=== Section Start ===
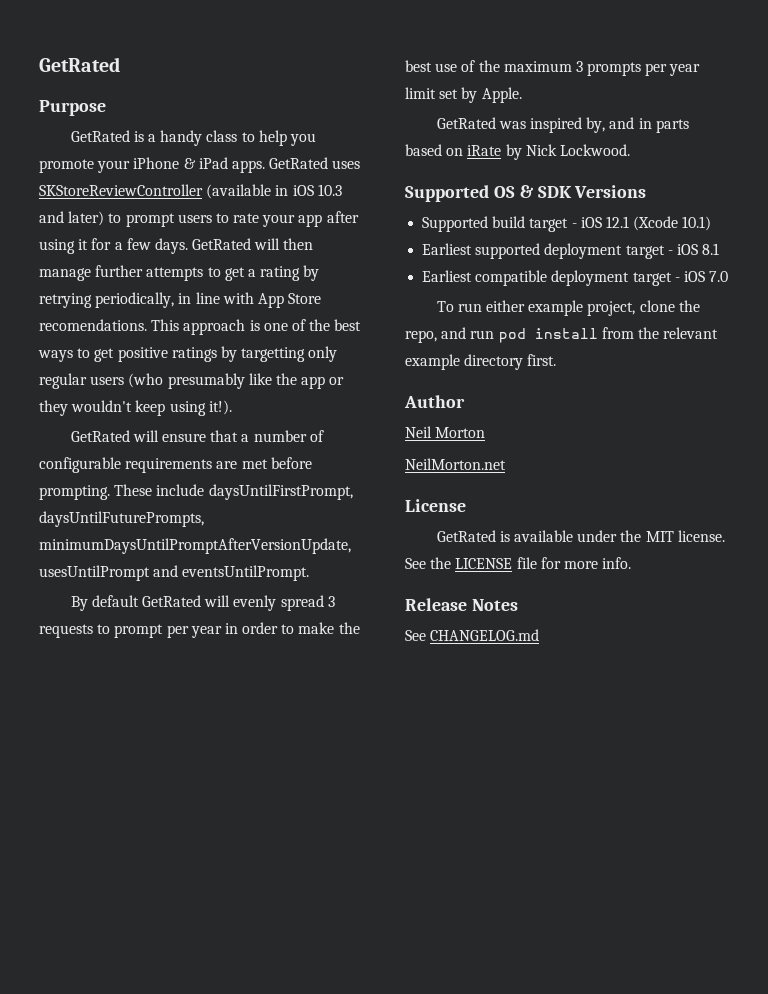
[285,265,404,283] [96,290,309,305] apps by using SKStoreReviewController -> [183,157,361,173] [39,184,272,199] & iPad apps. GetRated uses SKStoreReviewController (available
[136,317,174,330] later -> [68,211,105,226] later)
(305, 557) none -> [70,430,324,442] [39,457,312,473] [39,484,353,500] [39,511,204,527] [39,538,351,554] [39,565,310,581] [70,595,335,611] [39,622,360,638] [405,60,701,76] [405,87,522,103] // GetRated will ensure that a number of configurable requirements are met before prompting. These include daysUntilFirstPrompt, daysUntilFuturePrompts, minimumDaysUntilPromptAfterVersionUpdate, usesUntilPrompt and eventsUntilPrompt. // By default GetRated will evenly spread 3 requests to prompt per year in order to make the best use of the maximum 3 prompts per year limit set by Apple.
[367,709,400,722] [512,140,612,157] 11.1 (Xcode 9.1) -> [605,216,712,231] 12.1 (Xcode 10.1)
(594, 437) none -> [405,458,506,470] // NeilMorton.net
=== Section End ===
• Work instructions
Where the data contains an image, skip the image and copy everything else exactly as it appears.

• Response to the exercise
[285,265,404,283] [96,290,309,305] apps by using SKStoreReviewController -> [183,157,361,173] [39,184,272,199] & iPad apps. GetRated uses SKStoreReviewController (available
[136,317,174,330] later -> [68,211,105,226] later)
(305, 557) none -> [70,430,324,442] [39,457,312,473] [39,484,353,500] [39,511,204,527] [39,538,351,554] [39,565,310,581] [70,595,335,611] [39,622,360,638] [405,60,701,76] [405,87,522,103] // GetRated will ensure that a number of configurable requirements are met before prompting. These include daysUntilFirstPrompt, daysUntilFuturePrompts, minimumDaysUntilPromptAfterVersionUpdate, usesUntilPrompt and eventsUntilPrompt. // By default GetRated will evenly spread 3 requests to prompt per year in order to make the best use of the maximum 3 prompts per year limit set by Apple.
[367,709,400,722] [512,140,612,157] 11.1 (Xcode 9.1) -> [605,216,712,231] 12.1 (Xcode 10.1)
(594, 437) none -> [405,458,506,470] // NeilMorton.net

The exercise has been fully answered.